Provided passage below:
New fully funded PhD project: The role of volatiles in controlling chalcophile element distribution in the continental crust

Project title: The role of volatiles in controlling chalcophile element distribution in the continental crust

Host institution: University of Birmingham

Supervisory team: Sebastian Watt (University of Birmingham), Frances Jenner (Open University), Alan Hastie (University of Birmingham)

NOTE: This project is fully funded (NERC/U. Birmingham). It is associated with the NERC Consortium Project “Mantle Volatiles: Processes, Reservoirs and Fluxes”, which is part of the NERC programme Volatiles, Geodynamics and Solid-Earth controls on the Habitable Planet. The student will work within this consortium and will also participate in CENTA DTP activities.


The chemical and petrological heterogeneity of arc volcanic rocks results from variability in the conditions and processes of arc-magma generation across the spectrum of modern-day subduction settings.

This variability in processing extends from the slab to the surface. Studying the compositions of primitive convergent-margin magmas is particularly informative for assessing influences on the early stages of melt generation, and for investigating the controls that different primary melt compositions have on the subsequent crustal history of the cooling melt.

For example, spatial variation in primary melt compositions provides constraints on fluid input from the subducting slab to the overlying mantle wedge, and how this addition of volatiles drives mantle melting.

The volatile content (e.g., H2O, S) of these mantle-derived melts, as well as their oxidation state, subsequently plays a major role in controlling when minerals such as sulphides appear on the liquidus as the melts ascend through the continental crust.
End of Provided passage.
Exercise requirements:
A: Rewrite the PhD project announcement, everything from "Project title: The" down to "CENTA DTP activities.", replacing "student" with "candidate".
B: Translate this sentence from the PhD project announcement into Spanish: "This variability in processing extends from the slab to the surface."
Information provided below:
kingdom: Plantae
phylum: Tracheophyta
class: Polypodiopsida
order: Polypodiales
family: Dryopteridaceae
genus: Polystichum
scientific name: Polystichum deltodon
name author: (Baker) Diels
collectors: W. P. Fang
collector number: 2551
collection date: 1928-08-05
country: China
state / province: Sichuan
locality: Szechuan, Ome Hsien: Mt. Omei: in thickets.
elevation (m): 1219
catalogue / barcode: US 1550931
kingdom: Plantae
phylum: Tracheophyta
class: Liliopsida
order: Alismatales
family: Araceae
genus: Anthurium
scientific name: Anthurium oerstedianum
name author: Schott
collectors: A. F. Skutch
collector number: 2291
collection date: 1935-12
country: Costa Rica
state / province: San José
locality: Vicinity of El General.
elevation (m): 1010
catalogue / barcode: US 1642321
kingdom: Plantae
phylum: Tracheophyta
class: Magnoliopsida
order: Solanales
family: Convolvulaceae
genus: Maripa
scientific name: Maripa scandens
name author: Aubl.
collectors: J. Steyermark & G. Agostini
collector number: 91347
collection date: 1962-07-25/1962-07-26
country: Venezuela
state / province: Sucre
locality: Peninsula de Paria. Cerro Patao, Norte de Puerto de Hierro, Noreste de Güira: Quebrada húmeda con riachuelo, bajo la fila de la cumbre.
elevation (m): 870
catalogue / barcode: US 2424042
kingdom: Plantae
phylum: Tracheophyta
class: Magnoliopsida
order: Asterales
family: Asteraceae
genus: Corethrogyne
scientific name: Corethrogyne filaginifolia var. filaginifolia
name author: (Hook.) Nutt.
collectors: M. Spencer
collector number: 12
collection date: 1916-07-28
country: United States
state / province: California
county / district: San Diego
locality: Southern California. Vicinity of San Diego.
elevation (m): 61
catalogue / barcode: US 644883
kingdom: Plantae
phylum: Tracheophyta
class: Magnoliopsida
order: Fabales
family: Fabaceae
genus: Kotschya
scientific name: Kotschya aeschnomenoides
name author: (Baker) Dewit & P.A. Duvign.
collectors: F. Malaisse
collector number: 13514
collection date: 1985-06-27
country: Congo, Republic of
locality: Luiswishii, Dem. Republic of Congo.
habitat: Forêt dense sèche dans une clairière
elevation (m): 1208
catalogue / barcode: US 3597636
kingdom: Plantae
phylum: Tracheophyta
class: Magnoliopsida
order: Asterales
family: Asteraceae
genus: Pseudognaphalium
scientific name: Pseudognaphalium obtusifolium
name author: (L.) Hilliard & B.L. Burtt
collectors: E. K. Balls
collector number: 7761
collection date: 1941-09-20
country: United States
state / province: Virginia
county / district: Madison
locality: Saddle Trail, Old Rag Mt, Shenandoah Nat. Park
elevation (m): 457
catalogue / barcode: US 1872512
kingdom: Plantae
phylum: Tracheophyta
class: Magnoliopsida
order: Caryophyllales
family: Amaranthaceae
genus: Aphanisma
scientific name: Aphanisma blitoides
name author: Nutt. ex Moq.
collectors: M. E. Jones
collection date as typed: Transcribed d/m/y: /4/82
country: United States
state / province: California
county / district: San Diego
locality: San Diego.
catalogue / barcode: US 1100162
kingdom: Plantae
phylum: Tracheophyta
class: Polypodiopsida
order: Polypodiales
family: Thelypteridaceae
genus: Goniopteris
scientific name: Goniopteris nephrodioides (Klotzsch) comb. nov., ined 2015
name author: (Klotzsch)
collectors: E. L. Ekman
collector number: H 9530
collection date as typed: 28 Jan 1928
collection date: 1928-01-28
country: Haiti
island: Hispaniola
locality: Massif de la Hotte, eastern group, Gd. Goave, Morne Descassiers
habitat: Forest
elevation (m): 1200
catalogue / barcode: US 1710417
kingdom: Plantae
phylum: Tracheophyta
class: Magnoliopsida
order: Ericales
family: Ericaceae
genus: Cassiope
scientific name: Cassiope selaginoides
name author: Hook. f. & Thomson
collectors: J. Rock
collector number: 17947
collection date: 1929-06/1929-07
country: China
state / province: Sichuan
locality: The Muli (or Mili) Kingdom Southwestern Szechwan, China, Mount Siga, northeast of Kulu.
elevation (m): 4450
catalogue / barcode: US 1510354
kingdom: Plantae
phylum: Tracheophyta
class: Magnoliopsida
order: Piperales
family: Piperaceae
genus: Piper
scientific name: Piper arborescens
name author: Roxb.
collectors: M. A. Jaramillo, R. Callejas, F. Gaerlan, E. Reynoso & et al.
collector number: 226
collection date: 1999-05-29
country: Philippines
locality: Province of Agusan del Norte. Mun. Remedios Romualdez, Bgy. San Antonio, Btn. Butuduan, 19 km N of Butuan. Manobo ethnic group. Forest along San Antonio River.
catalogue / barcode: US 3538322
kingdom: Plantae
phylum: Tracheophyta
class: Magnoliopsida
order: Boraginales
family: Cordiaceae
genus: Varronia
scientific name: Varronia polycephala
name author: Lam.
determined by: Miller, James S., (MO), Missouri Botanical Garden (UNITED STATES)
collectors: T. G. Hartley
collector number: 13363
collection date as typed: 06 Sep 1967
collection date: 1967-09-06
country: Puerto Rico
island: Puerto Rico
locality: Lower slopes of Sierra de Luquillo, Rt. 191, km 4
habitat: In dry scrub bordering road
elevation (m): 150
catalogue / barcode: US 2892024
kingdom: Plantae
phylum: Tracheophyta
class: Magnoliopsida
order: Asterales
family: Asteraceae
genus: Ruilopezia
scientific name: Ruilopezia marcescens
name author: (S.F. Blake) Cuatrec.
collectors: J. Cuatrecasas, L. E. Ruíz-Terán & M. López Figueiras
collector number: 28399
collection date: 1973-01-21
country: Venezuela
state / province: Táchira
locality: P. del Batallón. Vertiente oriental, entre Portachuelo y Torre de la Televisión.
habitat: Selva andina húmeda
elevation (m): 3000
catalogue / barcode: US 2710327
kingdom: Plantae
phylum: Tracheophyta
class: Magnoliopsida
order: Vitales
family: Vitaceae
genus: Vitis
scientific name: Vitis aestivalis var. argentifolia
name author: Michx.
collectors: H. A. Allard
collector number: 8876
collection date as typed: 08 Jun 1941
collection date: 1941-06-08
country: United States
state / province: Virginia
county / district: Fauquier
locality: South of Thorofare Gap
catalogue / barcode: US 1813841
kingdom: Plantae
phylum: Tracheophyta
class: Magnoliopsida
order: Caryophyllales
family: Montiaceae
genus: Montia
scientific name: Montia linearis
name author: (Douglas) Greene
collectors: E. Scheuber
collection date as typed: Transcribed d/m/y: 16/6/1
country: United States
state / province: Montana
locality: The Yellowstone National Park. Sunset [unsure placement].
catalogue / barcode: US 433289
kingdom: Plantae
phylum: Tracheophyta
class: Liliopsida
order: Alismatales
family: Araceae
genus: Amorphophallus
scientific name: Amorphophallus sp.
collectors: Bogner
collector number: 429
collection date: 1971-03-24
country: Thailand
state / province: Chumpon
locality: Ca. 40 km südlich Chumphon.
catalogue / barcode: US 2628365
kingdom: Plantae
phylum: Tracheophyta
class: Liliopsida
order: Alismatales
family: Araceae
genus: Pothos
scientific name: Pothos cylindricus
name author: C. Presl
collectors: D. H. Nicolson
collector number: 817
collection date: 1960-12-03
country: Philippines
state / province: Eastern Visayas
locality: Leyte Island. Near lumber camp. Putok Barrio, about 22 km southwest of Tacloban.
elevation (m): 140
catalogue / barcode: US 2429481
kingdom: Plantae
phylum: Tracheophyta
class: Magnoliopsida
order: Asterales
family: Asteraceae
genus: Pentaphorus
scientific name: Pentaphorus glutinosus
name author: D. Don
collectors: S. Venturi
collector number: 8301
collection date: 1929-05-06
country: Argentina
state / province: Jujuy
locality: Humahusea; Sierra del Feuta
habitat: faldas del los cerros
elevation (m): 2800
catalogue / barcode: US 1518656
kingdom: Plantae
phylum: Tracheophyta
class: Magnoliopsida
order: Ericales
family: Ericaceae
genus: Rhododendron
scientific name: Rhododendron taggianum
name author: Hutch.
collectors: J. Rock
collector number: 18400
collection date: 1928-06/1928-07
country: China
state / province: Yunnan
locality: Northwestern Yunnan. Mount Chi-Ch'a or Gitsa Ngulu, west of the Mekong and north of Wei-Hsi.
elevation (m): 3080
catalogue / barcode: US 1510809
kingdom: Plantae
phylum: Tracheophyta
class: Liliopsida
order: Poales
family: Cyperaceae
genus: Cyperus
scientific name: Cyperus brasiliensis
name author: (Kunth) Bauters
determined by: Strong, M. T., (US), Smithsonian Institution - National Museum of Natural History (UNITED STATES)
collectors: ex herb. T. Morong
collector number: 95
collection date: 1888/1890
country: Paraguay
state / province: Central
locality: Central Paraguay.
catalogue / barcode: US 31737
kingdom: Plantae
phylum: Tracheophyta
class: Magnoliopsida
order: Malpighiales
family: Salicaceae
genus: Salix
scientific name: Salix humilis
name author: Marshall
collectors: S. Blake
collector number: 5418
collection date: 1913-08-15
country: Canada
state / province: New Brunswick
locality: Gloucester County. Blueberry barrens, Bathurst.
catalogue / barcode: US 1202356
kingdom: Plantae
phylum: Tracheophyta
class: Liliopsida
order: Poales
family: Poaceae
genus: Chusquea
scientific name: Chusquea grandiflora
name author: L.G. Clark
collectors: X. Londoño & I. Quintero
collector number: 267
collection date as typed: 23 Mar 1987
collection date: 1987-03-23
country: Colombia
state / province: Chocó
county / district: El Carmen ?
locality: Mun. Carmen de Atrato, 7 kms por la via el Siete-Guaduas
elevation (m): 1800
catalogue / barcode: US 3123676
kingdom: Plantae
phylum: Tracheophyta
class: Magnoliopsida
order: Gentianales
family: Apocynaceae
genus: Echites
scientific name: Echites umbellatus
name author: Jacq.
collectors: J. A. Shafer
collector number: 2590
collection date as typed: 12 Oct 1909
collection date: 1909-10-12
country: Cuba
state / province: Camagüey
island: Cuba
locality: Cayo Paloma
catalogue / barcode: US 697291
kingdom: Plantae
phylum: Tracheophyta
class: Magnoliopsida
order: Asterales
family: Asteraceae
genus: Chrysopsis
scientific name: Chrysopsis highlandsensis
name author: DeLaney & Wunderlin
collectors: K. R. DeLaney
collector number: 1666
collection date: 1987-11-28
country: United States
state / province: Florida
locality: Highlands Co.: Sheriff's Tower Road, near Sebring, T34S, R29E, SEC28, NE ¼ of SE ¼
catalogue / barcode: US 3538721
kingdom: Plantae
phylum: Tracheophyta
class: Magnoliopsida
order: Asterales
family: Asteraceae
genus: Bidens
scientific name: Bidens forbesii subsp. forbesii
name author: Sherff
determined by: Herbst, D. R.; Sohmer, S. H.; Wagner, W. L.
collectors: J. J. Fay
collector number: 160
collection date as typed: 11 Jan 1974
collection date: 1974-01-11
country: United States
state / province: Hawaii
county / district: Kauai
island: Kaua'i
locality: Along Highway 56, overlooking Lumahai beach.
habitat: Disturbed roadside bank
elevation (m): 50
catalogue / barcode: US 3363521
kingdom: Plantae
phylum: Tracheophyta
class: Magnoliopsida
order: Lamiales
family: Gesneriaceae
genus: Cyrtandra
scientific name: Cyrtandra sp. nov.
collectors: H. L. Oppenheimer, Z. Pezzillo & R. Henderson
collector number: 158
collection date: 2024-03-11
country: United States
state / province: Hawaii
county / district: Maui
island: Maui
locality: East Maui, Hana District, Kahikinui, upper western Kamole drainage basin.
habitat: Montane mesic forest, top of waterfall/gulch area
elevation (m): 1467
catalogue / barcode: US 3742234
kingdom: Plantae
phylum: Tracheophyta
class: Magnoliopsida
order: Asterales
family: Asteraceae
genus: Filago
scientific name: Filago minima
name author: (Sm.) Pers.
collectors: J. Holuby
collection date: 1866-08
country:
End of Information provided.
Solutions for each task:
A:
Project title: The role of volatiles in controlling chalcophile element distribution in the continental crust

Host institution: University of Birmingham

Supervisory team: Sebastian Watt (University of Birmingham), Frances Jenner (Open University), Alan Hastie (University of Birmingham)

NOTE: This project is fully funded (NERC/U. Birmingham). It is associated with the NERC Consortium Project “Mantle Volatiles: Processes, Reservoirs and Fluxes”, which is part of the NERC programme Volatiles, Geodynamics and Solid-Earth controls on the Habitable Planet. The candidate will work within this consortium and will also participate in CENTA DTP activities.

B: Esta variabilidad en el procesamiento se extiende desde la placa hasta la superficie.